Pick out each line with the word "table" from the material that follows.

--------

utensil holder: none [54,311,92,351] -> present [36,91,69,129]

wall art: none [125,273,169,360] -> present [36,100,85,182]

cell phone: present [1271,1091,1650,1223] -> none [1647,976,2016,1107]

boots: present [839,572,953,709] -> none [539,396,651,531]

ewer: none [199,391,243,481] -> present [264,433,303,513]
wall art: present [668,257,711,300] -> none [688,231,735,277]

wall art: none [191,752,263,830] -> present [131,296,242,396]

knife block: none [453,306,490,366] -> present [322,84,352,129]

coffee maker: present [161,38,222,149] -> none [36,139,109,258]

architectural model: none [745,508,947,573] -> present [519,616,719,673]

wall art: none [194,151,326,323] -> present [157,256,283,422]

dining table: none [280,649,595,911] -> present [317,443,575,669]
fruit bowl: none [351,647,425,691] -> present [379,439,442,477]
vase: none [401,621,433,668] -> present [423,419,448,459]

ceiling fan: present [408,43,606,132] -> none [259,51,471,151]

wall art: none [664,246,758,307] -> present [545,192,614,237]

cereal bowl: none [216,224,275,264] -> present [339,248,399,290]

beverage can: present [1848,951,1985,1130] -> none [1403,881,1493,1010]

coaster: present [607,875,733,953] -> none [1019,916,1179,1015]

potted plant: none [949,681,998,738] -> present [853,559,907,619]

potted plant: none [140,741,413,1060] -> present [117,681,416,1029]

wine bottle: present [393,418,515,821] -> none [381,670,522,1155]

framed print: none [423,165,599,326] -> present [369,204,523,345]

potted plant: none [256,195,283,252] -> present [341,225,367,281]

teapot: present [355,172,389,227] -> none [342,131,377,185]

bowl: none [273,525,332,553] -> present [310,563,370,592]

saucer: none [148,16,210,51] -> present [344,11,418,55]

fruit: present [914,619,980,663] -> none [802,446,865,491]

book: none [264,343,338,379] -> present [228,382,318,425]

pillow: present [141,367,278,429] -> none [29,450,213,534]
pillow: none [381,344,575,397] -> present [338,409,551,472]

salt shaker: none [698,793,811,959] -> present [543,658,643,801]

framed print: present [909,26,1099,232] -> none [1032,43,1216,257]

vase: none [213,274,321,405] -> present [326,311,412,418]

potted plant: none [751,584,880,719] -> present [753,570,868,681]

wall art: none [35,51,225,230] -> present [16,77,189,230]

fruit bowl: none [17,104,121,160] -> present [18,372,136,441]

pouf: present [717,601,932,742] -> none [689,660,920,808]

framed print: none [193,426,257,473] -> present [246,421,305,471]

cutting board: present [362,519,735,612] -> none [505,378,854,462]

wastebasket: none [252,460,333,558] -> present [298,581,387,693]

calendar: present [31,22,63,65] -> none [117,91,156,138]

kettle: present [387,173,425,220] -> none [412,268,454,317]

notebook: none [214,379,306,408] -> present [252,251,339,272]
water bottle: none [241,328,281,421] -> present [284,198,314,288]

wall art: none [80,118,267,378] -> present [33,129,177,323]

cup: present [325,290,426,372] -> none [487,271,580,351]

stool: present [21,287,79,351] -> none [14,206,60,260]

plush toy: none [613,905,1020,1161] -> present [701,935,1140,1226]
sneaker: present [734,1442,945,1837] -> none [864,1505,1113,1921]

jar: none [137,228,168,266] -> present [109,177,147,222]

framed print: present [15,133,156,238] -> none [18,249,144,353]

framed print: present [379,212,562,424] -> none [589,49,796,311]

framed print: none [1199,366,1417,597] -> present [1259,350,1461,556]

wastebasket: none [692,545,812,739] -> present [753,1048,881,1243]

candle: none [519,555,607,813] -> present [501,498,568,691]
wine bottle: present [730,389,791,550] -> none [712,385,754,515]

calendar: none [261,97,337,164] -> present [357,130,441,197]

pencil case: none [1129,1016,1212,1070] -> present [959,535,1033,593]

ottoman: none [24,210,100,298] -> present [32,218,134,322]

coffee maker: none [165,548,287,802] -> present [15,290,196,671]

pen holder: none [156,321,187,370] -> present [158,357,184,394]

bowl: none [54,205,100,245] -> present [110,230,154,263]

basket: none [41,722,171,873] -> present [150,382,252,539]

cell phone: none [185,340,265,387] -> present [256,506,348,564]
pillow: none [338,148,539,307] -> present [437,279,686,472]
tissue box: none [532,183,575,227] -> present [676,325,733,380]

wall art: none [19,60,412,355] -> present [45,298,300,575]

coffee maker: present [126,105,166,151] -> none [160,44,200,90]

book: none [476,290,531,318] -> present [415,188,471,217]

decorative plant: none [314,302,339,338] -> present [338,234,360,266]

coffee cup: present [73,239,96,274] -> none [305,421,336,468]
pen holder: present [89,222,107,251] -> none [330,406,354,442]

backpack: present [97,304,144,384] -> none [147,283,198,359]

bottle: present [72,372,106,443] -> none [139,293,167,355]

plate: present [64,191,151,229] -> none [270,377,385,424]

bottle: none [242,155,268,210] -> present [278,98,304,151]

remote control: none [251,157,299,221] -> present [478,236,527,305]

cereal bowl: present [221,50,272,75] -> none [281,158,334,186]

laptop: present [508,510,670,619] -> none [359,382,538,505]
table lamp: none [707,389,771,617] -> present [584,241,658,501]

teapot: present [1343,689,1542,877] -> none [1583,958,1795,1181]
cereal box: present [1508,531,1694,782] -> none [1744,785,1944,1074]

--------

Problem solution:
dining table: none [280,649,595,911] -> present [317,443,575,669]
table lamp: none [707,389,771,617] -> present [584,241,658,501]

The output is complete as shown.